Despite these strengths, interpretation of the present data is limited by its retrospective nature. A potential caveat for bias includes the fact that patients without available pathological slides were excluded from the present analysis. This influence may have skewed the analysis of the present study toward inclusion of patients from more recent years. Although a comparison of prognostic factors and outcomes between the groups of patients with and without available slides did not demonstrate significant differences (results not shown), the possibility of bias that may have arisen from this issue cannot be ruled out. Another concern that may arise during interpretation of the study involves the possibility that RAI administration influenced the absence of independent predictive significance of VI on outcome parameters in the overall group of patients, by resolving micrometastatic PTC deposits that may have led to adverse outcome events if no RAI had been applied. Although a separate analysis was performed including only patients without a history of RAI treatment, this analysis is clearly affected by selection bias, given the divergent profile of prognostic factors between the RAI-naive data set and the overall data set.
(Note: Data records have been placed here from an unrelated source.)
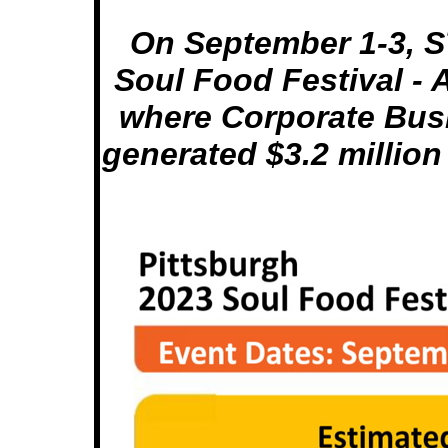
On September 1-3, S
Soul Food Festival - 
where Corporate Bus
generated $3.2 million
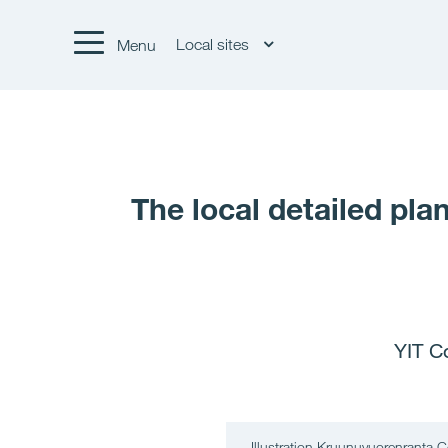
Local sites
Menu
The local detailed pl
YIT C
Illustration Kruunuvuorenranta C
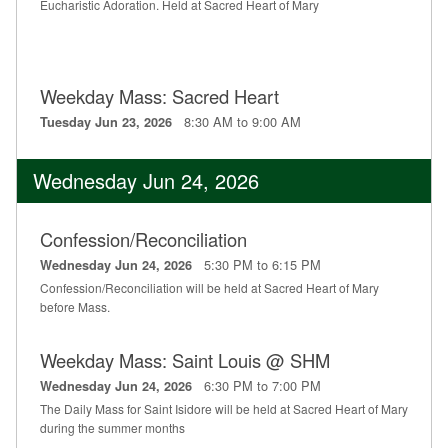
Eucharistic Adoration. Held at Sacred Heart of Mary
Weekday Mass: Sacred Heart
8:30 AM to 9:00 AM
Tuesday Jun 23, 2026
Wednesday Jun 24, 2026
Confession/Reconciliation
5:30 PM to 6:15 PM
Wednesday Jun 24, 2026
Confession/Reconciliation will be held at Sacred Heart of Mary
before Mass.
Weekday Mass: Saint Louis @ SHM
6:30 PM to 7:00 PM
Wednesday Jun 24, 2026
The Daily Mass for Saint Isidore will be held at Sacred Heart of Mary
during the summer months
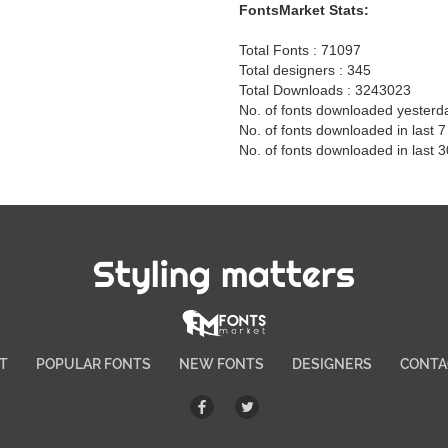
FontsMarket Stats:
Total Fonts : 71097
Total designers : 345
Total Downloads : 3243023
No. of fonts downloaded yesterd
No. of fonts downloaded in last 
No. of fonts downloaded in last 
Styling matters
T
POPULAR FONTS
NEW FONTS
DESIGNERS
CONTA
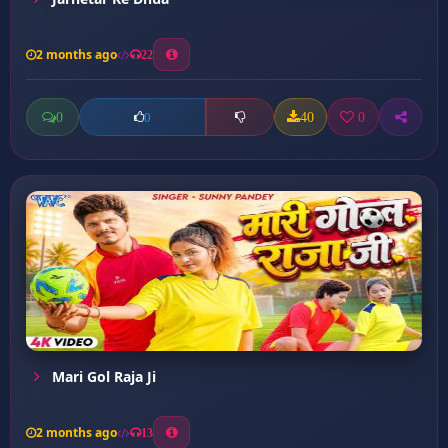
2 months ago
22
0
40
0
0
Mari Gol Raja Ji
2 months ago
13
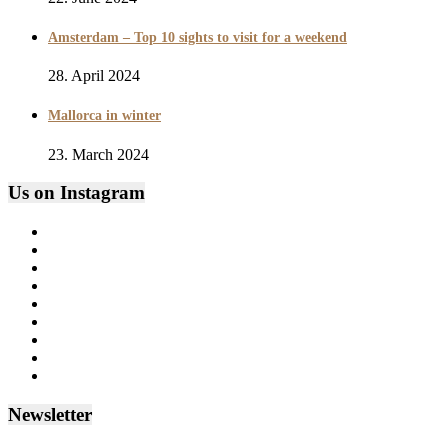
Amsterdam – Top 10 sights to visit for a weekend
28. April 2024
Mallorca in winter
23. March 2024
Us on Instagram
Newsletter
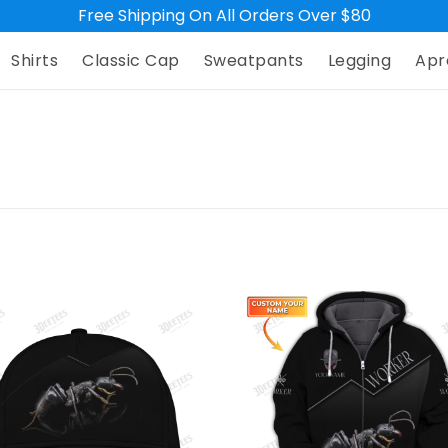
Free Shipping On All Orders Over $80
Shirts
Classic Cap
Sweatpants
Legging
Apr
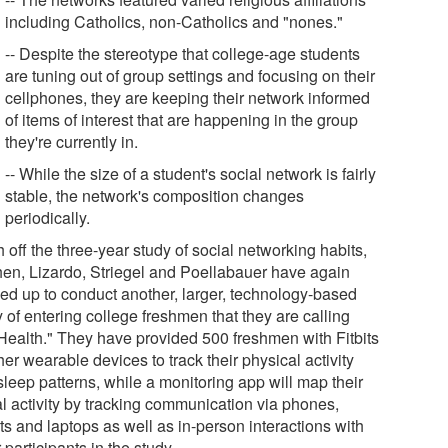
including Catholics, non-Catholics and "nones."
-- Despite the stereotype that college-age students
are tuning out of group settings and focusing on their
cellphones, they are keeping their network informed
of items of interest that are happening in the group
they're currently in.
-- While the size of a student's social network is fairly
stable, the network's composition changes
periodically.
 off the three-year study of social networking habits,
en, Lizardo, Striegel and Poellabauer have again
ed up to conduct another, larger, technology-based
 of entering college freshmen that they are calling
Health." They have provided 500 freshmen with Fitbits
her wearable devices to track their physical activity
sleep patterns, while a monitoring app will map their
al activity by tracking communication via phones,
ts and laptops as well as in-person interactions with
 participants in the study.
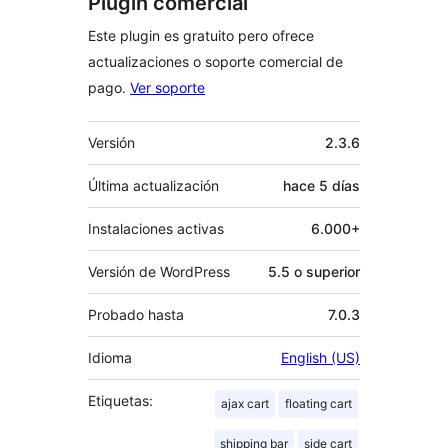
Plugin comercial
Este plugin es gratuito pero ofrece
actualizaciones o soporte comercial de
pago.
Ver soporte
Meta
Versión
2.3.6
Última actualización
hace
5 días
Instalaciones activas
6.000+
Versión de WordPress
5.5 o superior
Probado hasta
7.0.3
Idioma
English (US)
Etiquetas:
ajax cart
floating cart
shipping bar
side cart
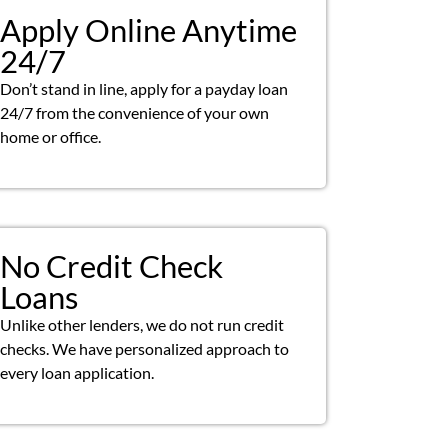
Apply Online Anytime
24/7
Don’t stand in line, apply for a payday loan
24/7 from the convenience of your own
home or office.
No Credit Check
Loans
Unlike other lenders, we do not run credit
checks. We have personalized approach to
every loan application.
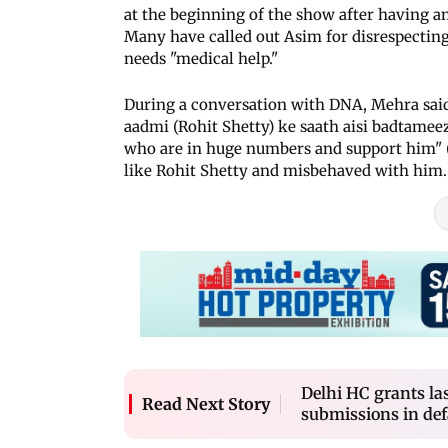
at the beginning of the show after having 
Many have called out Asim for disrespecting 
needs "medical help."
During a conversation with DNA, Mehra said
aadmi (Rohit Shetty) ke saath aisi badtameezi
who are in huge numbers and support him" (
like Rohit Shetty and misbehaved with him. I
Delhi HC grants la
Read Next Story
submissions in de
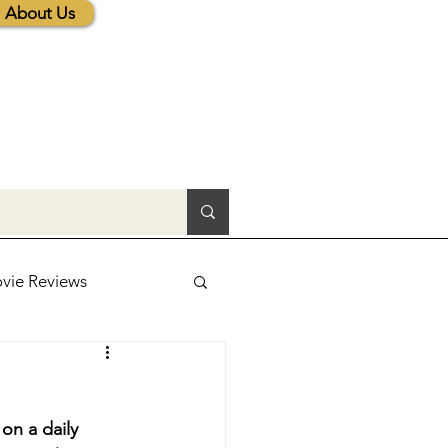
About Us
vie Reviews
lic News
on a daily 
tions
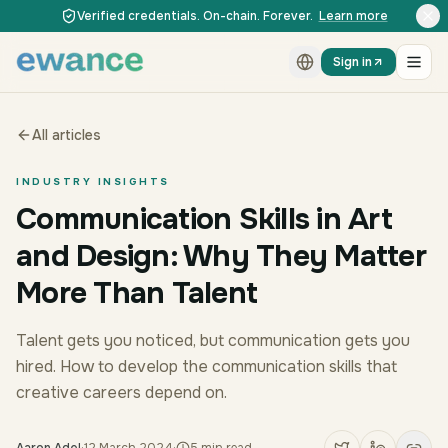
Skip to content
Skip to content
Verified credentials. On-chain. Forever.
Learn more
Sign in
All articles
INDUSTRY INSIGHTS
Communication Skills in Art
and Design: Why They Matter
More Than Talent
Talent gets you noticed, but communication gets you
hired. How to develop the communication skills that
creative careers depend on.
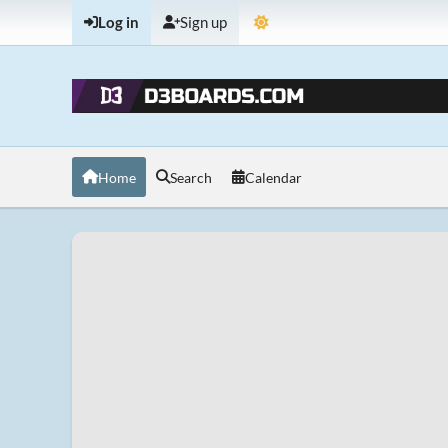
Log in
Sign up
Home
Search
Calendar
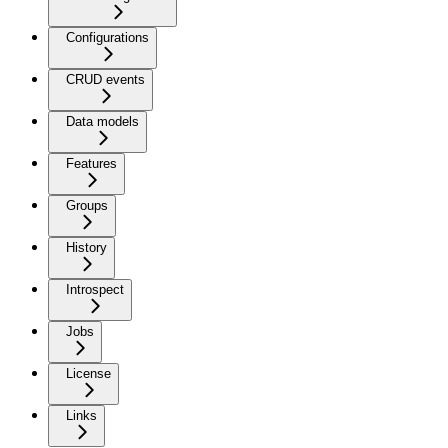
Configurations
CRUD events
Data models
Features
Groups
History
Introspect
Jobs
License
Links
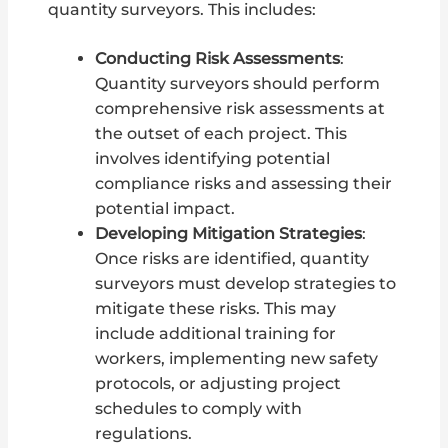
quantity surveyors. This includes:
Conducting Risk Assessments
:
Quantity surveyors should perform
comprehensive risk assessments at
the outset of each project. This
involves identifying potential
compliance risks and assessing their
potential impact.
Developing Mitigation Strategies
:
Once risks are identified, quantity
surveyors must develop strategies to
mitigate these risks. This may
include additional training for
workers, implementing new safety
protocols, or adjusting project
schedules to comply with
regulations.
Altogether, it is concluded that VI in well-differentiated PTC typically occurs in concert with other clinicopathological indicators of aggressive behavior that may together guide a decision for RAI administration. In cases of well-differentiated PTC with VI and absence of other aggressive features, increased risk of recurrence or death is not suggested by the data. It remains to be confirmed whether such cases can safely be managed without RAI treatment.
Author Disclosure Statement
No competing conflicts of interest to disclose for any of the authors.